Zunächst ist die Stimmung auf dem kleinen Boot noch gelöst und die Menschen sind voller Hoffnung auf ein neues Leben in Europa. Ein junger Mann träumt von einer Karriere als Fußballspieler, ein anderer will als Musiker irgendwo in Europa sein Glück versuchen. Andere haben bescheidenere Ziele. Sie wollen auf den andalusischen Feldern arbeiten und ihren Familien und Angehörigen in der Heimat das Geld zum Leben schicken.

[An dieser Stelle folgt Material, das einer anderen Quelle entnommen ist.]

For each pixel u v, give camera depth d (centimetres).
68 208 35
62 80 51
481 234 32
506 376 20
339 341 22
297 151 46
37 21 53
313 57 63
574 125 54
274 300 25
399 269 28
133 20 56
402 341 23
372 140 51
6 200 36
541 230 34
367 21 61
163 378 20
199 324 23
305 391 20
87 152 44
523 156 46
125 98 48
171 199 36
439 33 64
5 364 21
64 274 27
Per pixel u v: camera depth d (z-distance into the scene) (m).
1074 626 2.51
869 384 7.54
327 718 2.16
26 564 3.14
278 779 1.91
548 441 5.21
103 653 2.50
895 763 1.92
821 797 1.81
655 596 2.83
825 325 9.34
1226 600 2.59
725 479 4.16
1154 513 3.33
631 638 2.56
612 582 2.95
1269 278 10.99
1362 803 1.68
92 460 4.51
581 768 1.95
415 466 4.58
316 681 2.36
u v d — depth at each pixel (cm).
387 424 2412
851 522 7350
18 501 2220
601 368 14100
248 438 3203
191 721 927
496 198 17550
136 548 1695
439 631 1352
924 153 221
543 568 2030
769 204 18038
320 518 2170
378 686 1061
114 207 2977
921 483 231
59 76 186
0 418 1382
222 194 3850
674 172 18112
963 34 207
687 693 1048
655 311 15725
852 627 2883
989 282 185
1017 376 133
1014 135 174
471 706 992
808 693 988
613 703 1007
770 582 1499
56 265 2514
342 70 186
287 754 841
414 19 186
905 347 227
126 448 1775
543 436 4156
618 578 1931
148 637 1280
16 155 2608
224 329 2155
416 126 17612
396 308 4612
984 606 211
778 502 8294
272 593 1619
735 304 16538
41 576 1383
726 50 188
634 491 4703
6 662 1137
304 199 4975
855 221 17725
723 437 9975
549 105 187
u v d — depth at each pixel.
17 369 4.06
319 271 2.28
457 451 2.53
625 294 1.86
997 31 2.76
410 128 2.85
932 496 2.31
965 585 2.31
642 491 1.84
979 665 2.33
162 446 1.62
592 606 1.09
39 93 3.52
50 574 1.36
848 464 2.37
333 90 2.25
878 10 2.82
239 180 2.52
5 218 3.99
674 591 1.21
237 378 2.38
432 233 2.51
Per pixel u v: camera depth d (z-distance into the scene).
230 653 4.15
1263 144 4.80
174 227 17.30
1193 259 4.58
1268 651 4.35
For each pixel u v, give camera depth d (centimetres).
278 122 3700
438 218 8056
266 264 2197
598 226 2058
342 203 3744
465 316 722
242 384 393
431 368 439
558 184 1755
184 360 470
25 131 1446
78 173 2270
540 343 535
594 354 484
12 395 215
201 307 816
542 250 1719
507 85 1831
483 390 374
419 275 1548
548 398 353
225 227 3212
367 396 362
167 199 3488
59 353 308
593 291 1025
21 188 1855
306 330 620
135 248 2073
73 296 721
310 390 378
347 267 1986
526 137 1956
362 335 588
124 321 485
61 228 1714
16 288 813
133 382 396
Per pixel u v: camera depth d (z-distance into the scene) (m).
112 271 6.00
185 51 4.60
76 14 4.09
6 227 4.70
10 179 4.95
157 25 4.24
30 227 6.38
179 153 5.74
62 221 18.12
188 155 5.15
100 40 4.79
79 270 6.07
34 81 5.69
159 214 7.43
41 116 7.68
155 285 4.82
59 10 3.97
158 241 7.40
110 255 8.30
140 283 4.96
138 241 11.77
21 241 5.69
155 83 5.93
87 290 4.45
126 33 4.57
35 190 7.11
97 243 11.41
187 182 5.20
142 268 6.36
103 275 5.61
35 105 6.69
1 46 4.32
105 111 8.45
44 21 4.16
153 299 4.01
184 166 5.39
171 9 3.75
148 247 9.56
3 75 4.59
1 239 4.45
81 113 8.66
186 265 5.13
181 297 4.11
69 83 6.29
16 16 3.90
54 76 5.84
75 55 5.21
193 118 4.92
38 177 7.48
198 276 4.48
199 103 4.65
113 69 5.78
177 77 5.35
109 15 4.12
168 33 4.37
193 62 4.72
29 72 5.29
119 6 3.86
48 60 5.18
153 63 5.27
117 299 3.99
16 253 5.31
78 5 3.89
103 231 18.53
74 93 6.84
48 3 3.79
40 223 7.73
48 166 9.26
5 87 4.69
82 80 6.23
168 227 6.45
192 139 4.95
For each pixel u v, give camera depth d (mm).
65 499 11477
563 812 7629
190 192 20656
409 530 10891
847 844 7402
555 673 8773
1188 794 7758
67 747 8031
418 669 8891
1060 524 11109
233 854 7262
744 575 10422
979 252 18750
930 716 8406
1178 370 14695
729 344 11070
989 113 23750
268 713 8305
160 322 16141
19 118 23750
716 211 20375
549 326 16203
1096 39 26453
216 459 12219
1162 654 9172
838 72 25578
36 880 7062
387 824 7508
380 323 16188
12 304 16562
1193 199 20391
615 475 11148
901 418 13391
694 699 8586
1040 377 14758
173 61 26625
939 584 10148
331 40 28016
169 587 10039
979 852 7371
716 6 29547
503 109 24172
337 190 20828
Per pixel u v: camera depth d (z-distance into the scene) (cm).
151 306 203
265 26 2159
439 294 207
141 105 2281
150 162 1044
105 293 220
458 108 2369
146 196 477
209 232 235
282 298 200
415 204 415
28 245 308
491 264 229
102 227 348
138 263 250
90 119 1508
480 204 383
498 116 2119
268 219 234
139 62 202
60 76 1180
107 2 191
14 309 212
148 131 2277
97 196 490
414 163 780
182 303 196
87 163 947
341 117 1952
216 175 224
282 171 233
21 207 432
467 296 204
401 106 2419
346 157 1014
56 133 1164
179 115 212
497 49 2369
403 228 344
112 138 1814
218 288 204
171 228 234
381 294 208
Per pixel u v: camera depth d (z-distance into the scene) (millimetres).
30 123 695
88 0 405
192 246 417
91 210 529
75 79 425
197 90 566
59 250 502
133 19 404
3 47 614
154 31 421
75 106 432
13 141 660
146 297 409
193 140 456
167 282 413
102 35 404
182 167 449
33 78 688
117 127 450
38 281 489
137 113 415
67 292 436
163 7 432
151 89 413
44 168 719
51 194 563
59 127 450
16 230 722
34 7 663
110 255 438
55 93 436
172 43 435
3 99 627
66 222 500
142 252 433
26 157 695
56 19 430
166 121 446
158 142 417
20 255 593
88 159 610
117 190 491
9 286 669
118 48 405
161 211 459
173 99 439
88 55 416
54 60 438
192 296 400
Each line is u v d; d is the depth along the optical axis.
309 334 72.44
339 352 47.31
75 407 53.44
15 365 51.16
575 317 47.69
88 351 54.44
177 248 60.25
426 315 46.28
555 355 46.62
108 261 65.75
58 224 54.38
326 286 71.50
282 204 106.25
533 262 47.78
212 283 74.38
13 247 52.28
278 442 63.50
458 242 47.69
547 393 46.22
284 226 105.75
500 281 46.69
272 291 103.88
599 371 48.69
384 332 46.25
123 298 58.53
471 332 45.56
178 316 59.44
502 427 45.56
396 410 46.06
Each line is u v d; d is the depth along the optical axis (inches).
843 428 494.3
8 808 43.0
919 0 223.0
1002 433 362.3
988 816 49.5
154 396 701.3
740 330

Auch die kleinen und größeren Streitereien zwischen den Passagieren an Bord werden gezeigt. So stören die ständigen Gebete einen anderen beim Schlafen. Das Huhn eines älteren Mannes sorgt ebenfalls für Zank. Als eine blinde Passagerin an Bord entdeckt wurde, die die Transfergebühren nicht bezahlt hatte, droht die Stimmung zu kippen. Doch die Wut des Kapitäns legt sich, als er die Kochkünste der Frau schätzten lernte. Die hoffnungsvolle Stimmung an Bord hält nicht lange an. Ein schwerer Sturm zieht auf und die hohen Wellen machen das Boot manövrierunfähig. Nachdem Ende der Schreckensnacht, war ein Drittel der Passagiere über Bord gespielt worden. Unter den Toten war auch der einarmige Mann, der sich am Beginn der Reise geweigert hatte, mit den anderen Passagieren zusammen seine Dokumente auf der Überfahrt zu vernichten, um eine Identifikation zu erschweren. Er wollte wenigstens noch die Hoffnung behalten, im Todesfall in der Heimat beerdigt zu werden. Dieser letzte Wunsch sollte nicht in Erfüllung gehen. Die Männer, die den Sturm überlebt haben, sterben einen langsamen, qualvollen Tod Die meisten verdursten auf dem manövrierunfähigen Boot mitten im salzigen Ozean. Ihr Sterben wird im Film in langen Einstellungen gezeigt. Als eine spanische Küstenwache die Piroge entdeckt, sind nur noch wenige Männer am Leben. Nach dem sie sich einige Tage von dem Horror erholen konnten, wurden sie umgehend mit dem Flugzeug in ihre Heimat abgeschoben. Vorher haben sie noch ein kleines Taschengeld bekommen. Damit konnte der Vater seinem Sohn doch noch seine Bitte nach einem Fußball-T-Shirt erfüllen. Allerdings kaufte er es nicht in Europa sondern am Flughafen der senegalesischen Hauptstadt Dakar.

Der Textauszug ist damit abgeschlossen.